Winkler Prins Encyclopedie

E. de Bruyne, G.B.J. Hiltermann en H.R. Hoetink (1947)

Gepubliceerd op 04-07-2022

I.g. farbenindustrie a.g

betekenis & definitie

vóór Wereldoorlog II gevestigd te Frankfort a. d. Main, is op 9 Dec. 1925 ontstaan, toen de Badische Anilin- & Sodafabrik, één van de voornaamste leden van de belangengemeenschap van de Duitse fabrikanten van koolteerverfstofffen, deze naam aannam, haar kapitaal tot RM 646 mill. verhoogde en vijf andere firma’s overnam.

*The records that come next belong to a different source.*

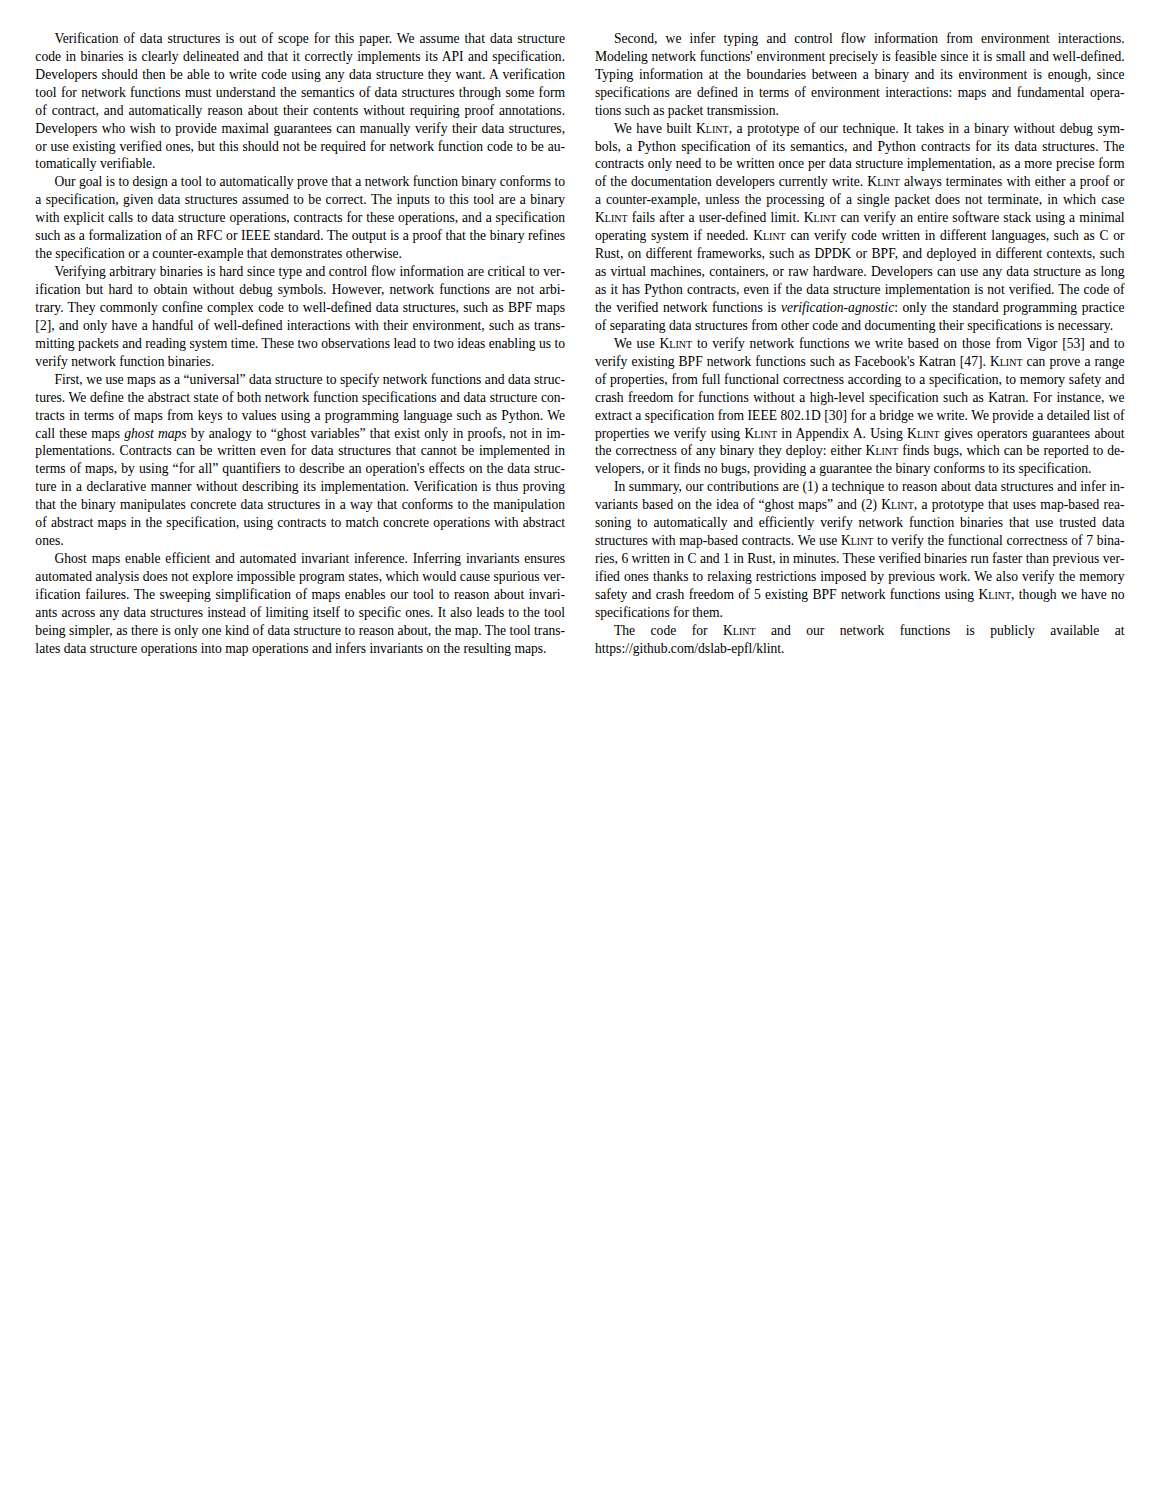Verification of data structures is out of scope for this paper. We assume that data structure code in binaries is clearly delineated and that it correctly implements its API and specification. Developers should then be able to write code using any data structure they want. A verification tool for network functions must understand the semantics of data structures through some form of contract, and automatically reason about their contents without requiring proof annotations. Developers who wish to provide maximal guarantees can manually verify their data structures, or use existing verified ones, but this should not be required for network function code to be automatically verifiable.
Our goal is to design a tool to automatically prove that a network function binary conforms to a specification, given data structures assumed to be correct. The inputs to this tool are a binary with explicit calls to data structure operations, contracts for these operations, and a specification such as a formalization of an RFC or IEEE standard. The output is a proof that the binary refines the specification or a counter-example that demonstrates otherwise.
Verifying arbitrary binaries is hard since type and control flow information are critical to verification but hard to obtain without debug symbols. However, network functions are not arbitrary. They commonly confine complex code to well-defined data structures, such as BPF maps [2], and only have a handful of well-defined interactions with their environment, such as transmitting packets and reading system time. These two observations lead to two ideas enabling us to verify network function binaries.
First, we use maps as a “universal” data structure to specify network functions and data structures. We define the abstract state of both network function specifications and data structure contracts in terms of maps from keys to values using a programming language such as Python. We call these maps ghost maps by analogy to “ghost variables” that exist only in proofs, not in implementations. Contracts can be written even for data structures that cannot be implemented in terms of maps, by using “for all” quantifiers to describe an operation's effects on the data structure in a declarative manner without describing its implementation. Verification is thus proving that the binary manipulates concrete data structures in a way that conforms to the manipulation of abstract maps in the specification, using contracts to match concrete operations with abstract ones.
Ghost maps enable efficient and automated invariant inference. Inferring invariants ensures automated analysis does not explore impossible program states, which would cause spurious verification failures. The sweeping simplification of maps enables our tool to reason about invariants across any data structures instead of limiting itself to specific ones. It also leads to the tool being simpler, as there is only one kind of data structure to reason about, the map. The tool translates data structure operations into map operations and infers invariants on the resulting maps.
Second, we infer typing and control flow information from environment interactions. Modeling network functions' environment precisely is feasible since it is small and well-defined. Typing information at the boundaries between a binary and its environment is enough, since specifications are defined in terms of environment interactions: maps and fundamental operations such as packet transmission.
We have built Klint, a prototype of our technique. It takes in a binary without debug symbols, a Python specification of its semantics, and Python contracts for its data structures. The contracts only need to be written once per data structure implementation, as a more precise form of the documentation developers currently write. Klint always terminates with either a proof or a counter-example, unless the processing of a single packet does not terminate, in which case Klint fails after a user-defined limit. Klint can verify an entire software stack using a minimal operating system if needed. Klint can verify code written in different languages, such as C or Rust, on different frameworks, such as DPDK or BPF, and deployed in different contexts, such as virtual machines, containers, or raw hardware. Developers can use any data structure as long as it has Python contracts, even if the data structure implementation is not verified. The code of the verified network functions is verification-agnostic: only the standard programming practice of separating data structures from other code and documenting their specifications is necessary.
We use Klint to verify network functions we write based on those from Vigor [53] and to verify existing BPF network functions such as Facebook's Katran [47]. Klint can prove a range of properties, from full functional correctness according to a specification, to memory safety and crash freedom for functions without a high-level specification such as Katran. For instance, we extract a specification from IEEE 802.1D [30] for a bridge we write. We provide a detailed list of properties we verify using Klint in Appendix A. Using Klint gives operators guarantees about the correctness of any binary they deploy: either Klint finds bugs, which can be reported to developers, or it finds no bugs, providing a guarantee the binary conforms to its specification.
In summary, our contributions are (1) a technique to reason about data structures and infer invariants based on the idea of “ghost maps” and (2) Klint, a prototype that uses map-based reasoning to automatically and efficiently verify network function binaries that use trusted data structures with map-based contracts. We use Klint to verify the functional correctness of 7 binaries, 6 written in C and 1 in Rust, in minutes. These verified binaries run faster than previous verified ones thanks to relaxing restrictions imposed by previous work. We also verify the memory safety and crash freedom of 5 existing BPF network functions using Klint, though we have no specifications for them.
The code for Klint and our network functions is publicly available at https://github.com/dslab-epfl/klint.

Alle aldus samengaande ondernemingen waren in de jaren zestig van de 19de eeuw opgericht, als gevolg van de revolutionnaire uitvindingen op het gebied van de koolteerkleurstoffen. Verdergaand chemisch onderzoek leidde tot een enorme uitbreiding van het productieassortiment. Deze snelle ontwikkeling voerde tot een zware concurrentiestrijd tussen de individuele ondernemingen, welke in 1904 oorzaak werd van het ontstaan van een belangengemeenschap (Duits: Interessengemeinschaft, afgekort: I.G.), die uitwisseling van ervaringen en het uitschakelen van wederzijdse concurrentie ten doel had. Waren in den beginne niet alle Duitse producenten bij deze overeenkomst aangesloten, in 1916 werd de belangengemeenschap volkomen, wat dan ten slotte in 1925 tot de fusie leidde. In de jaren daarna werden nog tal van maatschappijen overgenomen, resp. in de machtssfeer van de I.G. betrokken, zodat bij het einde van Wereldoorlog II 380 Duitse bedrijven en ca 500 buitenlandse maatschappijen tot het concern behoorden. De I.G. was aldus een technisch ondeelbaar geheel geworden door de volkomen integratie en parallelisatie.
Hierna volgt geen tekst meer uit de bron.